_WHAT THE TASK ASKS:_
For the records below, print the lines from the line with "top=194, right=482, bottom=217)" through the line with "top=144, right=271, bottom=215)" exactly as written; include both end lines and exclude the rest.

_DATASET:_

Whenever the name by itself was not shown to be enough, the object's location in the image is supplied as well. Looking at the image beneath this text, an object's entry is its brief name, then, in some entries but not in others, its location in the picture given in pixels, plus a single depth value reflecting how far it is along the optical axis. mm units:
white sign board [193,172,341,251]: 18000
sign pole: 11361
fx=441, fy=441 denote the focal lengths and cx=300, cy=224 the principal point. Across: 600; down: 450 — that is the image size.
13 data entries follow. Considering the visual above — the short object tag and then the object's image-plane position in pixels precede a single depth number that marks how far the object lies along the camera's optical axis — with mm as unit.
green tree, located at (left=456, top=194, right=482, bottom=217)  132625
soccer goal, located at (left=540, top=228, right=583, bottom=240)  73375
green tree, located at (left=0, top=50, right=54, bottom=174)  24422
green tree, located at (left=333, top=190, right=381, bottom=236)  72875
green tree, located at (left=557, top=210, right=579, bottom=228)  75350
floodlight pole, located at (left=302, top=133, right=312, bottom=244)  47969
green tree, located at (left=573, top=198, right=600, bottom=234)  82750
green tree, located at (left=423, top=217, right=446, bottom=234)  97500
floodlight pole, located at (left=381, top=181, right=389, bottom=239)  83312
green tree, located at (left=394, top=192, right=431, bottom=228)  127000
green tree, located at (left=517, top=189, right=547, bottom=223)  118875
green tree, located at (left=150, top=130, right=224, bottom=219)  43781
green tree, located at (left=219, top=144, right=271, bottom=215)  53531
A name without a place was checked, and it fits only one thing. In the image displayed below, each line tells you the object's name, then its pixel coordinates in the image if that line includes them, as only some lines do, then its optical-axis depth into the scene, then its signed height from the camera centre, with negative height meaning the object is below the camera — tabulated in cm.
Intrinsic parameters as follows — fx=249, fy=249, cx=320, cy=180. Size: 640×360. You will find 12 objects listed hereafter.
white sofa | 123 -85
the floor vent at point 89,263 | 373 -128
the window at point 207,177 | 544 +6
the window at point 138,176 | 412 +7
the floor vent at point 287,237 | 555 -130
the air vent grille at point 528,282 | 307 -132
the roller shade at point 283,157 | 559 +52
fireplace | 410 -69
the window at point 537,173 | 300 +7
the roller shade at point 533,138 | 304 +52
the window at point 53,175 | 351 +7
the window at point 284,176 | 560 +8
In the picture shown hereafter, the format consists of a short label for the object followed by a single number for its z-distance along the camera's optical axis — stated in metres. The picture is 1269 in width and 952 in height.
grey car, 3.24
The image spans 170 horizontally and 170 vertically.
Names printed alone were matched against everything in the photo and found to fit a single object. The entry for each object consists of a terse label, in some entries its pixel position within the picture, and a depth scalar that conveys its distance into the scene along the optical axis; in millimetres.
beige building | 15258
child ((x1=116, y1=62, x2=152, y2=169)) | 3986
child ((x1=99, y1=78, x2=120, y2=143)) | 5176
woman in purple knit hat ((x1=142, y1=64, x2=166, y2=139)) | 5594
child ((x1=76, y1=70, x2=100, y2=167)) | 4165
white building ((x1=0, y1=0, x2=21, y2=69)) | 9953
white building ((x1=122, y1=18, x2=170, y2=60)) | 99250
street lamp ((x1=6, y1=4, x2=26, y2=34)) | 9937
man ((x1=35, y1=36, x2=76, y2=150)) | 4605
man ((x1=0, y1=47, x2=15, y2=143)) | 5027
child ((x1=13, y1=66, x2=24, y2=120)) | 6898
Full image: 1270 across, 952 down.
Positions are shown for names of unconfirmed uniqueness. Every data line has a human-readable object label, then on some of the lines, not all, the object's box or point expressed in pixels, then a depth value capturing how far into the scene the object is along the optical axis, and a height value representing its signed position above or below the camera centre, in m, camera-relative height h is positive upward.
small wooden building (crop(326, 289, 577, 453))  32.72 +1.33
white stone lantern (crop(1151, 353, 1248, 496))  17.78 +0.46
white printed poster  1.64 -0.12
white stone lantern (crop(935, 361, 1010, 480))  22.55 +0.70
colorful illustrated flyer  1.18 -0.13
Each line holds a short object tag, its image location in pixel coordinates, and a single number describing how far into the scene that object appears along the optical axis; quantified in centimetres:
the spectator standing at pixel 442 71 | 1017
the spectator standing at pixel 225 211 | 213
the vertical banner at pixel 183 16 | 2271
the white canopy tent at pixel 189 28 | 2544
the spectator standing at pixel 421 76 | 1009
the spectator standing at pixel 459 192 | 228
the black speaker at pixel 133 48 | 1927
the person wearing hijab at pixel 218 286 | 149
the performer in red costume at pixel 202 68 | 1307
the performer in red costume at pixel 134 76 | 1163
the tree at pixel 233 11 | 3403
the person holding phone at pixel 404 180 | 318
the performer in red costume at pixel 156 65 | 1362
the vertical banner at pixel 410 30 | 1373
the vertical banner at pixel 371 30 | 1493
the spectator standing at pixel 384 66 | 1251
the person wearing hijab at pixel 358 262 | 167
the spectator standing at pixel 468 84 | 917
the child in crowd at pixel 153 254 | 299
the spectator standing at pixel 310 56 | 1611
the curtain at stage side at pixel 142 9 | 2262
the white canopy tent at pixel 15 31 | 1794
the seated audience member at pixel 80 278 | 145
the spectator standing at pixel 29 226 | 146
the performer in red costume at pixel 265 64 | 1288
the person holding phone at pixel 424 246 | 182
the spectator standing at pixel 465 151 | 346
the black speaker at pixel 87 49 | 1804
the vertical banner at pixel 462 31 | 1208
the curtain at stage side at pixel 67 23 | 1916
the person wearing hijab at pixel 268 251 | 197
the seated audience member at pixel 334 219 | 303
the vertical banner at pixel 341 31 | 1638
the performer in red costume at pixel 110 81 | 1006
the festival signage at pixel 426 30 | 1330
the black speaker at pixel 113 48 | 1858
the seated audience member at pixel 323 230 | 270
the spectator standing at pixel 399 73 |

_ANSWER SECTION:_
green tree, located at (left=456, top=194, right=482, bottom=217)  132625
soccer goal, located at (left=540, top=228, right=583, bottom=240)  73375
green tree, located at (left=0, top=50, right=54, bottom=174)  24422
green tree, located at (left=333, top=190, right=381, bottom=236)  72875
green tree, located at (left=557, top=210, right=579, bottom=228)  75350
floodlight pole, located at (left=302, top=133, right=312, bottom=244)  47969
green tree, located at (left=573, top=198, right=600, bottom=234)  82750
green tree, located at (left=423, top=217, right=446, bottom=234)  97500
floodlight pole, located at (left=381, top=181, right=389, bottom=239)  83312
green tree, located at (left=394, top=192, right=431, bottom=228)  127000
green tree, located at (left=517, top=189, right=547, bottom=223)  118875
green tree, located at (left=150, top=130, right=224, bottom=219)  43781
green tree, located at (left=219, top=144, right=271, bottom=215)  53531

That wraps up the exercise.